Spuntini – agosto

RUBRICA DI VIAGGI, CHE NON PARLA DI METE TURISTICHE, MA DI TRIP LETTERARI, A RITMO DI CITAZIONI. LA PARTENZA È SEMPRE CERTA, LA META SCONOSCIUTA, IL TRAGITTO VA A ZIG ZAG DAL DIVANO ALLA LIBRERIA. LA SODDISFAZIONE È QUELLA CHE PUÒ DARE UNO SPUNTINO LONTANO DAI PASTI, QUANDO SI HA UN LANGUORINO, DA QUI IL TITOLO: SE FOSSE IL DIMINUTIVO DI SPUNTI, SAREBBE UNA SCELTA INFELICE, SE FOSSE LA STORIA DI TRE PUNTINI DI SOSPENSIONE INSEGUITI DALLA LETTERA S, CI VORREBBE GIANNI RODARI.

INGREDIENTI PER LO SPUNTINO DI OGGI:
DJUNA BARNES, INGEBORG BACHMAN, MARGUERITE YOURCENAR

Dopo aver ascoltato Daria Bignardi elencare uno dei libri che le hanno rovinato la vita sono andata a ripescare dalla mia libreria La foresta della notte di Djuna Barnes, divorato negli anni in cui anch’io ero in perenne crisi di astinenza da lettura, sempre alla ricerca di libri che mandassero alle stelle i parametri vitali di eccitazione e piacere. Il volume di Adelphi, che nel tempo ha raggiunto un colore troppo sbiadito per essere definibile, apre con una mia esclamazione a matita: “Che stile!” e una brevissima legenda per sintetizzare le emozioni suscitate:

? = stupore
! = ammirazione

Quasi ogni paragrafo del libro della Barnes riporta un punto esclamativo o un punto di domanda a margine.
A vent’anni credevo che una scrittura capace di trafiggere e di saziarmi fosse possibile solo all’artista con una vita di dolore, di stenti, di inquietudine, per questo mi attraevano autrici (leggevo, forse per risonanza, sopratutto donne) con esistenze tormentate, esseri umani reclusi e incompresi che finiscono poveri in una soffitta, muti.
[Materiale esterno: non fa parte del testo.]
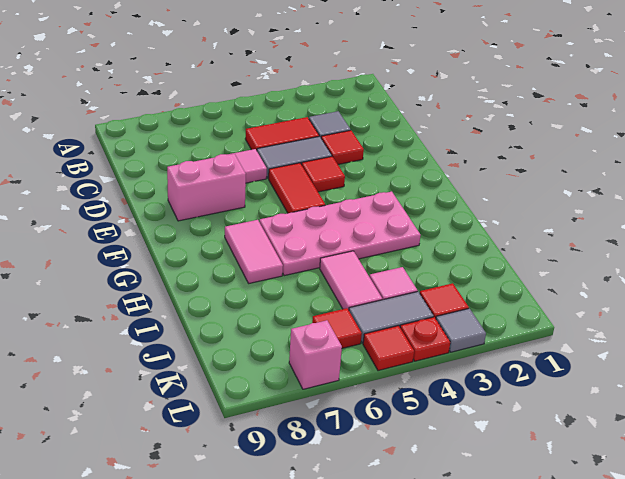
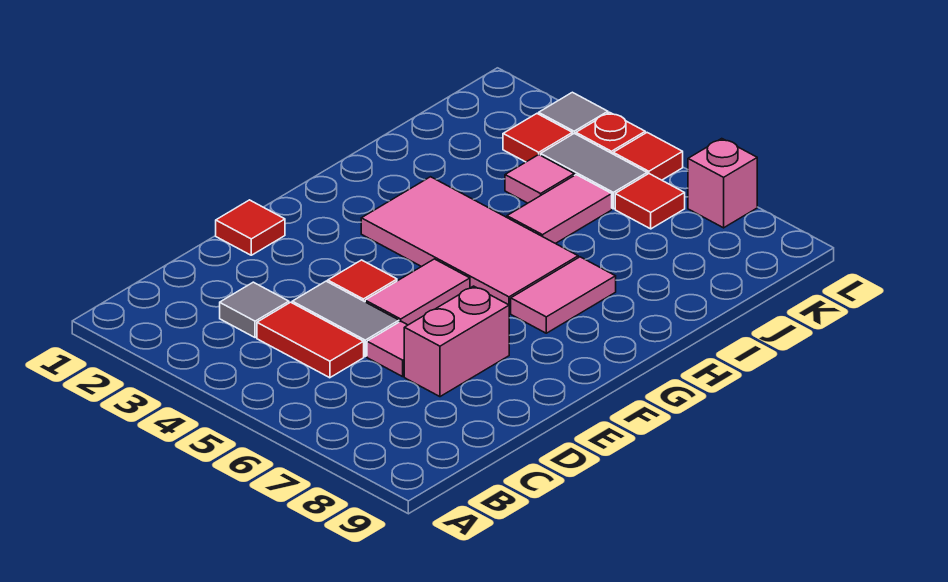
red 1x1 tile [321,130,364,164] -> red 1x1 tile moved to [216,200,285,255]
red 1x2 tile [269,163,325,213] -> pink 1x2 tile [365,259,470,325]
pink 1x2 brick [167,154,246,221] -> pink 1x2 brick turned to [404,286,509,397]
pink 2x4 plate [260,191,421,276] -> pink 2x4 tile [361,177,578,313]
Samuel Beckett ha inviato a Duna Barnes un assegno da tremila dollari per permetterle di tirare a campare nei suoi ultimi mesi di vita.

L’immagine successiva che mi viene alla mente per questo Spuntino esistenzialletterario sono le fiamme che avvolgono il corpo assuefatto dall’alcol e dalle pastiglie di Ingeborg Bachmann; è così che la pensavo mentre leggevo il suo Malina, come se il libro contenesse l’essenza portata a galla dal fuoco, che insieme alla pelle della Bachmann si era mangiato anche il superfluo, le maschere, la materia che appesantisce la genialità.
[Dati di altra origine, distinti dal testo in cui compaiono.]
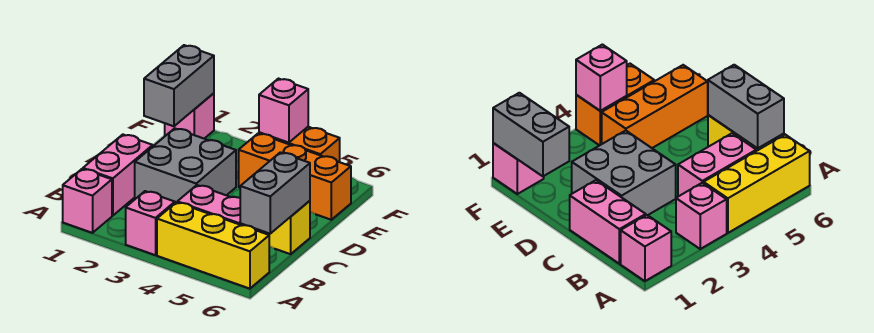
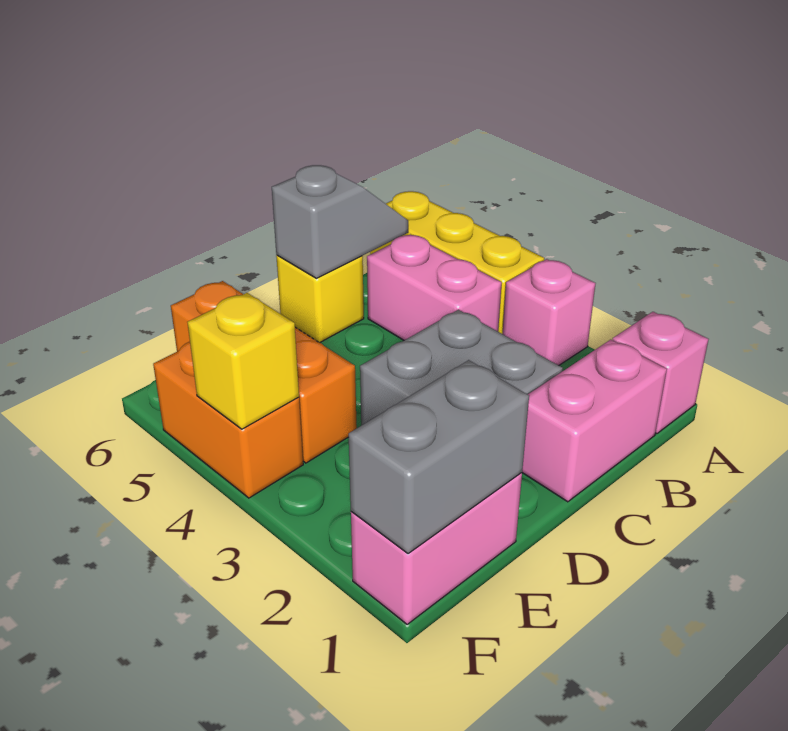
grey 1x2 brick [240,152,310,234] -> grey 1x2 slope [272,165,408,278]
pink 1x1 brick [165,93,214,139] -> pink 1x2 brick [351,473,522,624]
pink 1x1 brick [259,79,308,143] -> yellow 1x1 brick [187,293,299,429]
Le relazioni sentimentali tormentate, i triangoli amorosi, i ripetuti tradimenti erano altri elementi che esigevo di trovare fra le pagine dei libri, a conferma di come i segnali confusi e inesprimibili che intercettavo in me a vent’anni fossero ritrovabili in letteratura, sia La foresta della notte sia Malina non mi hanno deluso.

Nello stesso periodo ricordo di essere scoppiata in singhiozzi appena uscita dal Piccolo Teatro di Milano, dopo aver visto Giorgio Albertazzi recitare in Memorie di Adriano: anche quel pianto senza conforto, mentre la folla mi sospingeva fuori dal teatro, aveva a che fare con un’età in cui sembra che al nostro corpo manchi il primo starato di pelle, quello che protegge dal bruciore, dai graffi, dai contatti con
superfici appuntite. Quella sera il monologo dell’Imperatore Adriano, la presenza scenica di Albertazzi, l’immagine di Marguerite Yourcenar seduta su un masso a Mount Desert mentre contempla l’orizzonte dentro e fuori di lei erano riusciti a condensare il senso della vita e dell’arte, creando un’emozione così forte da dover trovare sfogo nel pianto.

Il passare degli anni ha reso in qualche modo meno urgente la ricerca di conforto e di conferme nella lettura, che rimane sempre una necessità, ma non più legata al tormento della vita, bensì alla consapevolezza di dover trovare un equilibrio tre i tanti fattori che la compongono. La morte, prima di tutto.

Ma per questo ci vorrebbe un’altra rubrica.